▶ **REQUIRED ACTION 1**
In the forum excerpt on laptops, what repair cost does taemo say they would pay?
▶ **REQUIRED ACTION 2**
Rewrite the forum excerpt on laptops starting at "If Apple is" and ending at "a big difference.", substituting "new chip" for every "M1".
▶ **REQUIRED ACTION 3**
Extend the forum excerpt on laptops by writing what comes next after its last sentence.

▶ **SELECTED PASSAGE**

If Apple is out of the question, XPS13 is by far the best windows laptop I’ve used. Even better than the surface book. 

Does M1 make a difference in day to day? Absolutely. Web browsing is a lot faster. I have a couple of web apps where I used to have to wait as it renders a table of options. It’s instant on the M1. All the client side processing stuff to make a web page work is just faster. Word processing, probably nothing significant there, google sheets, excel, with large sheets and pivots and graphs fly on the M1. Huge difference there. So ya, in my day to day, it’s a big difference. 

Finally on data recovery, do you remember if you enabled encryption? What OS were you on? Your only real hope is if encryption was disabled, otherwise you’re going to spend a lot of money on recovery with firms that can extract the keys, or diagnose exactly what broke on the logic board and resurrect the laptop preserving the keys on the working parts.

----------


## taemo

At this point if the data is really important on the old laptop I would just fork the $850 repair cost, wipe and resell afterwards or trade it in with Apple.

▶ **GIVEN RECORDS**
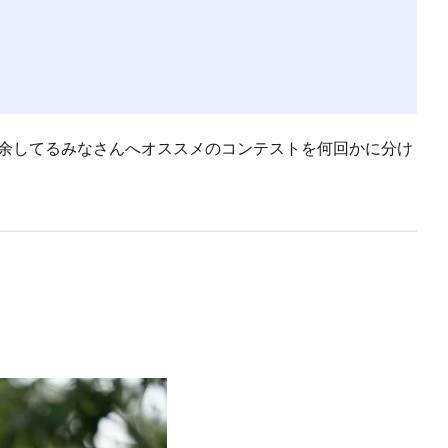
て余してるみなさんへオススメのコンテストを何回かに分け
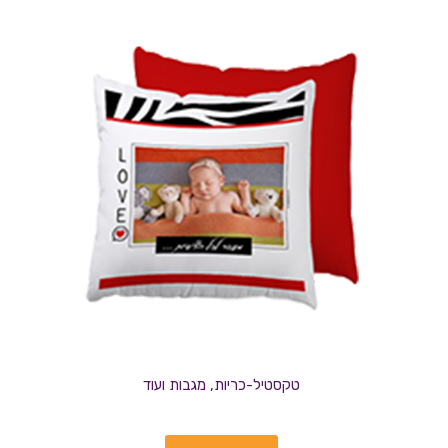
טקסטיל-כריות, מגבות ועוד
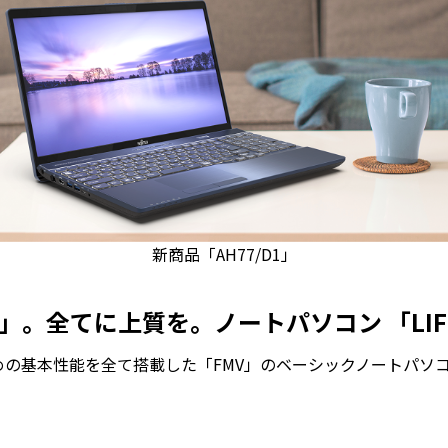
新商品「AH77/D1」
。全てに上質を。ノートパソコン 「LIFE
の基本性能を全て搭載した「FMV」のベーシックノートパソ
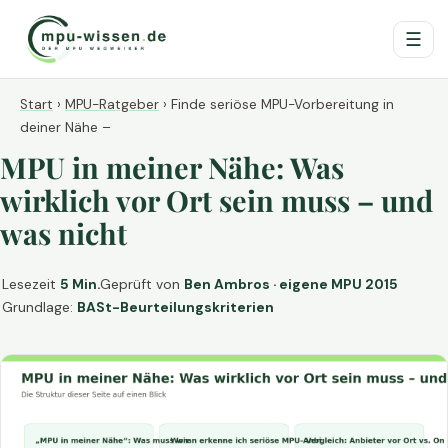
☰
Start
›
MPU-Ratgeber
›
Finde seriöse MPU-Vorbereitung in
deiner Nähe –
MPU in meiner Nähe: Was
wirklich vor Ort sein muss – und
was nicht
Lesezeit
5 Min.
Geprüft von
Ben Ambros · eigene MPU 2015
Grundlage:
BASt-Beurteilungskriterien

▶ **RESULT 1**
$850

▶ **RESULT 2**
If Apple is out of the question, XPS13 is by far the best windows laptop I’ve used. Even better than the surface book. 

Does new chip make a difference in day to day? Absolutely. Web browsing is a lot faster. I have a couple of web apps where I used to have to wait as it renders a table of options. It’s instant on the new chip. All the client side processing stuff to make a web page work is just faster. Word processing, probably nothing significant there, google sheets, excel, with large sheets and pivots and graphs fly on the new chip. Huge difference there. So ya, in my day to day, it’s a big difference.

▶ **RESULT 3**
And start planning for a backup/cloud solution on his next laptop.

Your MBP is still probably worth around 1000-1200 in the used market depending on specs.

----------


## sabad66

For Windows i would +1 XPS13 or XPS15. I have the very first year of this generation of XPS13 back from 2014 and it's still going strong.

----------


## shakalaka

> If Apple is out of the question, XPS13 is by far the best windows laptop I’ve used. Even better than the surface book. 
> 
> Does M1 make a difference in day to day? Absolutely. Web browsing is a lot faster. I have a couple of web apps where I used to have to wait as it renders a table of options. It’s instant on the M1. All the client side processing stuff to make a web page work is just faster. Word processing, probably nothing significant there, google sheets, excel, with large sheets and pivots and graphs fly on the M1. Huge difference there. So ya, in my day to day, it’s a big difference. 
> 
> Finally on data recovery, do you remember if you enabled encryption? What OS were you on? Your only real hope is if encryption was disabled, otherwise you’re going to spend a lot of money on recovery with firms that can extract the keys, or diagnose exactly what broke on the logic board and resurrect the laptop preserving the keys on the working parts.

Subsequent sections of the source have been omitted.